Nach einer Woche ziehe ich, während ich ohne Bedenken einen 3.50 Franken teuren Cappuccino trinke, mein Fazit. Eine Woche mit 150 Franken Budget zu überstehen ist machbar. Es war aber deutlich schwerer als anfänglich gedacht und hat mich vor die eine oder andere Herausforderung gestellt. Die Ausgaben für Lebensmittel waren deutlich zu hoch. Die Einschränkungen im Speiseplan waren trotzdem schon deutlich spürbar. Fleisch ist viel zu teuer. Auch Käseprodukte liegen eigentlich nicht drin. Von einer feine Flasche Wein ganz zu schweigen.

Müsste ich längerfristig mit einem solchen Budget leben, wären die Einschränkungen wahrscheinlich noch drastischer. Viel Nudeln- und Reisgerichte und ein kompletter Verzicht auf das auswärts Essen würden zu den notwendigen Einsparungen führen.
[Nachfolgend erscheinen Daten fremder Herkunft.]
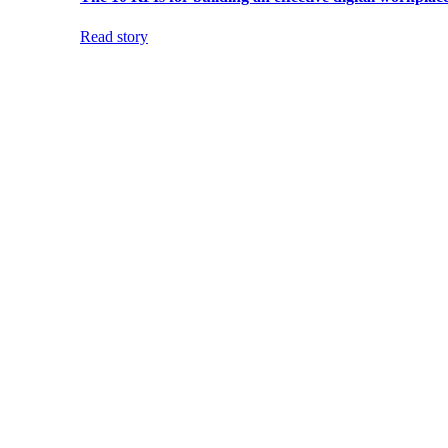
Read story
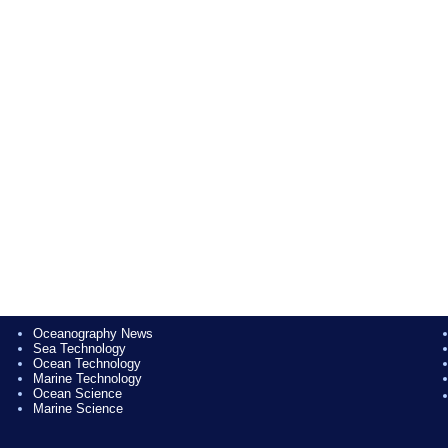
Oceanography News
Sea Technology
Ocean Technology
Marine Technology
Ocean Science
Marine Science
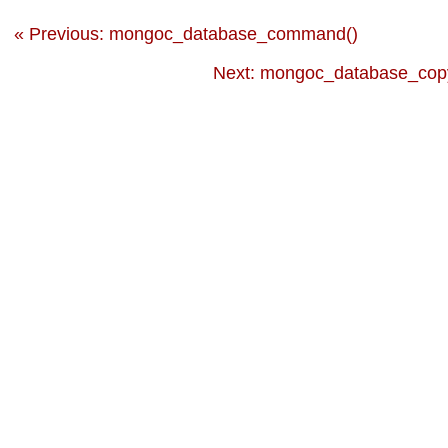
« Previous: mongoc_database_command()
Next: mongoc_database_copy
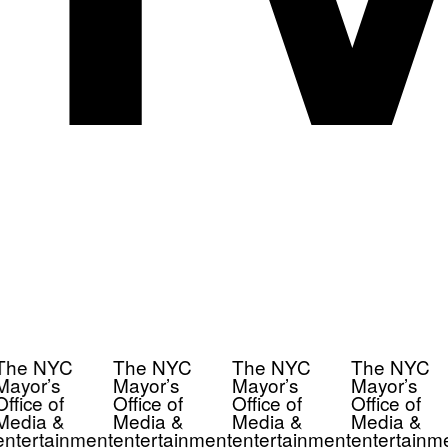
The NYC
The NYC
The NYC
The NYC
Mayor’s
Mayor’s
Mayor’s
Mayor’s
Office of
Office of
Office of
Office of
Media &
Media &
Media &
Media &
entertainment
entertainment
entertainment
entertainm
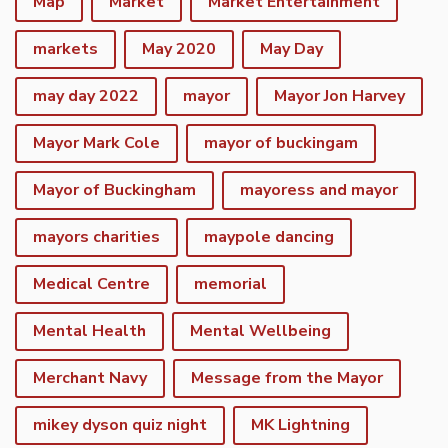
Map
Market
Market Entertainment
markets
May 2020
May Day
may day 2022
mayor
Mayor Jon Harvey
Mayor Mark Cole
mayor of buckingam
Mayor of Buckingham
mayoress and mayor
mayors charities
maypole dancing
Medical Centre
memorial
Mental Health
Mental Wellbeing
Merchant Navy
Message from the Mayor
mikey dyson quiz night
MK Lightning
Glücklicherweise konnte ich diese Woche abgesehen von der einen Doese Rasierschaum auf den Kauf von Hygieneartikel verzichten. Solche Ausgaben hätten mein Budget gesprengt.  Ein Coiffeurbesuch – der einen sonst kaum zum Nachdenken bringt – wird zur finanziellen Herausforderung. Ebenso jegliche Freizeitaktivität. Ein Konzertbesuch wie ich ihm am Tag 1 nach meiner Herausforderung plane, wäre ein Ding der Unmöglichkeit. Ebenfalls nicht eingerechnet habe ich die Kosten für Internet, Fernsehen u.s.w.

Der tägliche Kampf mit dem Geld, egal ob als Asylbewerber oder Sozialhilfebezüger mit ähnlich kleinem Budget kann beklemmend sein, das habe ich in dieser Woche deutlich gemerkt.